The real St. Thomas More refused to sign the King’s oath because he saw in it a denial of Christ. He preferred to die rather than lose Heaven; and he did go on to die, thereby gaining Heaven. But Robert Bolt has his Thomas More conclude his courtroom speech like this:

“Nevertheless, it is not for [refusing the King’s] Supremacy that you have sought my blood, but because I would not bend to the [King’s re-marriage]!” (In other words, “No one is going to make me act contrary to my own self-will!”)

The real St.
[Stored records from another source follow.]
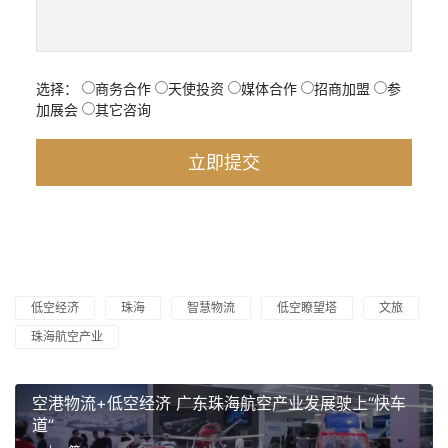
选择：
商务合作
天使投资
媒体合作
招商加盟
参
加展会
其它咨询
低空经济
珠海
智慧物流
低空瞭望塔
文旅
珠海航空产业
空港物流+低空经济 广东珠海航空产业发展驶上“快车
道”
Thomas More was not standing up against the world for individually-chosen truth. (More opposed heretics when he served as King Henry’s High Chancellor.) He knew that Truth and right and wrong are not things we create for ourselves. We receive them, as water from a river. They do not flow from us as their source. The real St. Thomas More was a champion for the Truth which comes from God.

So how can we be faithful to the Truth which comes from God? How can we be planted like trees beside the River of Truth that flows from God? By prayerfully welcoming the Holy Spirit.

At his interrogation before the Roman Governor Pontius Pilate, Jesus says: “Everyone who belongs to the truth listens to my voice.” (In the Holy Trinity, the Father is the Speaker, Jesus is the Word, and the Holy Spirit is the Voice) But Pilate refuses to listen. He retorts to Jesus, “What is truth?” He rejects the Spirit of Truth and walks away.

Later, at his Ascension, Jesus instructs his disciples to remain in Jerusalem until they are clothed with power from on high with the Spirit of Truth who will teach them everything and remind them of all he has told them. Unlike Pilate, the disciples listen to Jesus and obey him. Some 120 persons (including the apostles, the Virgin Mary, some women, and some male relatives of Jesus) gather together and all devote themselves to prayer. They pray for nine days—the Church’s first novena, and on the tenth day, on the Jewish feast of first fruits called Pentecost, the Holy Spirit, the Spirit of Truth, comes and fills them.

St. Peter PreachingOnce the Spirit’s fire touches their heads, the disciples know what to say and they are unafraid to say it. Previously they had been hiding behind locked doors, but now they go out into Jerusalem’s crowded streets praising and preaching Jesus. This new-found wisdom and courage are gifts from the Holy Spirit, who empowers them to begin reaping the Church’s first fruits from the world. Observe well what the disciples do, for we are called to do the same: they listen to Jesus and obey him, they gather together and pray, they receive the Holy Spirit’s inspiration and gifts, and then they go forth to speak and act powerfully in the world.

In the Gospel of John, on the last and greatest day of one of the Jewish feasts, Jesus stands up in the temple area and exclaims, “Let anyone who thirsts come to me and drink. Whoever believes in me, as scripture says: ‘Rivers of living water will flow from within him.’” Here the Gospel writer adds: “He said this in reference to the Spirit that those who came to believe in him were to receive.”

The Holy Spirit is our River of Living Water. As trees planted beside him we will prosper, and by being rooted in him we will prevail against adversity. In Holy Mass let us pray to receive the Spirit wholeheartedly and to be clothed with his power. And then, filled with the Spirit of Truth, even if the whole world tells us to move, we will have the words and courage to stand our ground. By the Holy Spirit, we can be heroes for this world in desperate need of heroes, in the likeness of Captain America, St. Thomas More, and the apostles after Pentecost.